Intumescent fire resistive coatings are paint like coatings that are applied to structural steel members. The final thickness of these coatings typically ranges from 0.03 inches to 0.50 inches.

The coatings are designed to provide insulation to the steel in the event of a fire. Their function is identical to other more traditional materials such as gypsum wallboard and coatings categorized as Spray Applied Fire Resistive Materials (SFRMs). The SFRMs typically include ingredients such as mineral wool, cement and gypsum. Because of the intumescent coating's paint like qualities and their other somewhat unique characteristics when compared to the more traditional materials, the use of intumescent coatings have expanded within the architectural and design communities.

The intumescent coatings, as well as the other traditional materials, are intended to provide an insulating barrier between a fire and the structural steel. This insulating barrier is necessary to ensure the structural performance of the steel members at the temperatures anticipated during a fully developed fire. For intumescent coatings to provide this insulating barrier to the structural steel, two unique characteristics of the coating must be considered, coating expansion and retention of a char layer.

Intumescent fire resistive coatings typically expand approximately 15 to 30 times during a UL 263; Fire Tests of Building Construction and Materials (ASTM E119, NFPA 251, and UBC 7-1) fire test. The more traditional insulating materials typically undergo a slight shrinkage during the fire exposure. In addition, most intumescent coatings generate an ash-like or char layer during their expansion process. As the fire exposure continues, the ash coating erodes exposing the remaining intumescent coating. This expansion process repeats itself several times during the test depending upon the coating thickness. The maintenance of the insulating or char layer during the expansion and the erosion process is much more dependent upon the shape of the structural steel as compared to maintaining the insulating barrier when more conventional materials are used. For example, while the char may adhere well to a wide flange column, the same material may not adequately adhere to and protect rectangular or round steel shapes. Some intumescent coatings require the addition of a reinforcing mesh when applied on specific structural shapes to retain their insulating or char layer.

Many studies have been published which document the relationships between steel temperature as a function of the size and the shape of the steel member and the thickness of the protective material. UL uses graphical methods and computer models to develop these relationships. A factor in evaluations conducted by UL is the reliance upon full-scale fire test data too not only generate input data for the analysis but also to confirm the performance of the rated assemblies. Small-scale data is not used since it does not provide sufficient information regarding adhesion.

When intumescent coatings are used, UL obtains full-scale test data from a variety of samples to verify the influence of the coating's expansion and the ability of the coating to retain its char layer. The full-scale test data is obtained from 8-ft long samples representing each steel shape being evaluated. The full-scale samples also represent the minimum and the maximum coating thickness, and minimum and maximum steel column size. Performance outside of the tested thickness range is not known. Therefore, UL publishes data only within the tested parameters of steel size and coating thickness, and imposes limits on maximum thicknesses. This limit is imposed since too much char can result in premature delamination. This characteristic of maximum thickness limitation is an important difference between intumescent coatings and traditional SFRM materials. A similar approach is applied to the fire testing of steel beams.
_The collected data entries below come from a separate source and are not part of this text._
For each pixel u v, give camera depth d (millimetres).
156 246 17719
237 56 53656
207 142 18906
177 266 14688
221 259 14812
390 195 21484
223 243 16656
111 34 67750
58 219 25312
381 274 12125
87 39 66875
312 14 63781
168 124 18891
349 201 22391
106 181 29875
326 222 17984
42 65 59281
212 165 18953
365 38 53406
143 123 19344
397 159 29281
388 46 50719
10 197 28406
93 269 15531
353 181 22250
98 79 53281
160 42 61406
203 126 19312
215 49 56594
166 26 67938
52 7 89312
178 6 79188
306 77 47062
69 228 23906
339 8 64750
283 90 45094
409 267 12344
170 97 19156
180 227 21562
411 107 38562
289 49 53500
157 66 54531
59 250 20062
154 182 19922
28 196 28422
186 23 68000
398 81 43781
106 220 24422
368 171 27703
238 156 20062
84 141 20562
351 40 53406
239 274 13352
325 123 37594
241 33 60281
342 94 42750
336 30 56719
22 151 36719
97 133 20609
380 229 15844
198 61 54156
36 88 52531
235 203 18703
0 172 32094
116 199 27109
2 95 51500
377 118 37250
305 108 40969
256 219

To obtain a UL Classification, intumescent coatings must also demonstrate fire resistive performance after being subjected to several simulated environmental conditions. These conditions include accelerated aging and elevated humidity for coatings intended for use within a structure and accelerated aging, elevated humidity, carbon dioxide and sulfur dioxide air mixture, salt spray, ultraviolet light, freezing, and simulated rain for coatings intended for outside exposure. Typically, these test samples are 2 ft long. After being conditioned by the simulated environments, the samples are subjected to the same fire exposure as that specified in Standard UL 263. These additional tests are conducted again because of the unique characteristics of the intumescent coatings as compared to the traditional materials. For example, some intumescent coatings are extremely sensitive to moisture, exposure to which may result in char suppression in a fire and lack of fire resistive performance. Coatings which have not demonstrated compliance with the environmental testing protocol may not perform as intended after the product ages and is exposed to various conditions in the life of the protected steel structure. Some intumescent coatings, including those intended for interior use, require the use of a topcoat to provide a protective barrier.

UL's Fire Resistance Directory includes tables that specify thickness of intumescent coatings for various steel shapes for various hourly ratings. The Fire Resistance Directory also includes equations in the introductory section that relate SFRM thickness as a function the size and the mass of a steel section. It is important to note these general equations do not apply to intumescent coatings because of the unique characteristics of the coatings.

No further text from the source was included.